Maintaining Momentum

Project work often requires effort over a prolonged period with little to show for it, so maintaining motivation can be a challenge. Procrastination is an ever-present danger, particularly on tasks that require high levels of concentration or challenging conversations with colleagues or clients.

Motivating yourself

Before you can start to motivate your team, you first have to motivate yourself; if you are not enthusiastic there is little chance that others will be. Do this by a combination of revisiting the end result—reminding yourself of its value and what it will be like to achieve it—and monitoring progress. Be alive to the first signs of procrastination and act quickly to ensure internal resistance is never given the chance to build up.

Beating mental blocks

Sometimes you can reach a point of near paralysis on a task. If this happens, try using this technique for reenergizing yourself: take a blank piece of paper and write the task on it. Then write for three minutes continuously about the task. Keep the pen moving, and jot down anything that comes to mind: why the task needs to be done; why you haven’t done it; who else is involved; other ways of doing it; and steps to dealing with it. Now go through what you have written and highlight any insights or action points. Decide what one thing you will do immediately to move the task forward—and then do it. Most people report an immediate rise in energy that, coupled with an increased understanding of the task, enables them to get over what had built into an insurmountable hurdle in their mind.

Motivating others

Motivating members of your project team can be difficult for a number of reasons:

Plan ways to keep motivation levels high, but also use your risk assessment to identify points where momentum may be lost, detailing escalation measures where necessary in the risk log.

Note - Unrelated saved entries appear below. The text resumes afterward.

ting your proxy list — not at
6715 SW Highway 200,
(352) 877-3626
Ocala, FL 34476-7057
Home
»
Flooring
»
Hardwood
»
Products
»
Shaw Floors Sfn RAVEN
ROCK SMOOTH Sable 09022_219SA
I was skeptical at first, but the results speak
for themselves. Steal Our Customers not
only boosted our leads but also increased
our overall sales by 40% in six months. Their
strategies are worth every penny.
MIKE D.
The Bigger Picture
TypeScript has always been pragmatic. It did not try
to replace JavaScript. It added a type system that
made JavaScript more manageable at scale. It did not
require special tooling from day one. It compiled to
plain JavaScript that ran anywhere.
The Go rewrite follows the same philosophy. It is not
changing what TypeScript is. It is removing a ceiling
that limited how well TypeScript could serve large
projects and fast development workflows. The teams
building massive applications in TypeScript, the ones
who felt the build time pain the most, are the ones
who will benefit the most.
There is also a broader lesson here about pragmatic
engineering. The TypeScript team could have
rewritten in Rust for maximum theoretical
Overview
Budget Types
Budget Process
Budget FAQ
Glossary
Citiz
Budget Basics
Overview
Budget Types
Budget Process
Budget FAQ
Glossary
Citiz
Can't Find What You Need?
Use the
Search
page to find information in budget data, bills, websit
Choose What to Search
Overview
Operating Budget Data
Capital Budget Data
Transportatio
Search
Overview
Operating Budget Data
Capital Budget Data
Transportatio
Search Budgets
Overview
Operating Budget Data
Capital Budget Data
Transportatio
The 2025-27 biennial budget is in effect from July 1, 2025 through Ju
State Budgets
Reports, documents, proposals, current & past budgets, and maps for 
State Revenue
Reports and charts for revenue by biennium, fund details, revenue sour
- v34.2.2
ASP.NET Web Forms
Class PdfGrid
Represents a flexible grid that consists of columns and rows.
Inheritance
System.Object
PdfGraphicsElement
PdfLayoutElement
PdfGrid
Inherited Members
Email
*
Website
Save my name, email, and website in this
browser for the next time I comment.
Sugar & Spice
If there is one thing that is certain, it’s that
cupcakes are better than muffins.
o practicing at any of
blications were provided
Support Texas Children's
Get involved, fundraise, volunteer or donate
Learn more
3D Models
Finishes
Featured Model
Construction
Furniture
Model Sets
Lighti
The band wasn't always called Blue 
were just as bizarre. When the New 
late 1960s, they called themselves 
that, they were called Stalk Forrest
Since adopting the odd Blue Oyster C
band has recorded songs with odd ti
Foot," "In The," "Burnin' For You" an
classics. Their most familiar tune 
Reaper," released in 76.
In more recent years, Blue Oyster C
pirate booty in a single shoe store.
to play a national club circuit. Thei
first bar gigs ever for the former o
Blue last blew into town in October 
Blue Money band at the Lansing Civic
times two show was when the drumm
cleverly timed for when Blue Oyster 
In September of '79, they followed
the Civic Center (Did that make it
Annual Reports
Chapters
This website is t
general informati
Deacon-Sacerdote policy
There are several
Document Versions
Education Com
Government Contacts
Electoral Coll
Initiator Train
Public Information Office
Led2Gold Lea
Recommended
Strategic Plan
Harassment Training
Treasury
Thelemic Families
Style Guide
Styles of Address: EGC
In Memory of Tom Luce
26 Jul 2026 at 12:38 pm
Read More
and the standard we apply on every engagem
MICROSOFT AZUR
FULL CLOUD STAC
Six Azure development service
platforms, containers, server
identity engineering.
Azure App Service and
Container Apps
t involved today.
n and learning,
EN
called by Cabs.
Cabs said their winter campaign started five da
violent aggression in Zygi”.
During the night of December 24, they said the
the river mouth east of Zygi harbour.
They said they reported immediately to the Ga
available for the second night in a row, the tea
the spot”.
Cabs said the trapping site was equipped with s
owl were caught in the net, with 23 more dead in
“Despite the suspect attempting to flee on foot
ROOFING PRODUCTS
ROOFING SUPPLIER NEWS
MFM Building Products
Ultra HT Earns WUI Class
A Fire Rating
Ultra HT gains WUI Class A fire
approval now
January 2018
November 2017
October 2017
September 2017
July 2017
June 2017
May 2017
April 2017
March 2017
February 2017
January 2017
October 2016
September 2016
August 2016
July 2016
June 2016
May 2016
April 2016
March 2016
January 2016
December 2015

  • Long-term deadlines are always in danger of being pushed into the background by the distractions and crises of the day-to-day workload.

  • Nonroutine tasks are prone to procrastination.

  • Team members may not see a connection between their effort on tasks, the project achieving its objective, and any benefit to them.

  • People with a hierarchical mindset may resent doing work for a project manager who is less senior than them. Approach such people positively, but be prepared to escalate a problem as soon as you recognize that it will be beyond your capability to deal with it.

Motivate your team

  1. Break the project down into meaningful products that can be completed on a regular enough basis to maintain a sense of progress.

  2. Be open about the possibility of procrastination and discuss ways to overcome it.

  3. Always delegate in the context of the overall project.

  4. Find an engaging way to represent progress, rather than just marking checks on a list (stars on a chart, perhaps, or candy from a jar).

TIP

Avoid putting off challenging tasks—every time you do so, you put a brake on your motivation for the project as a whole.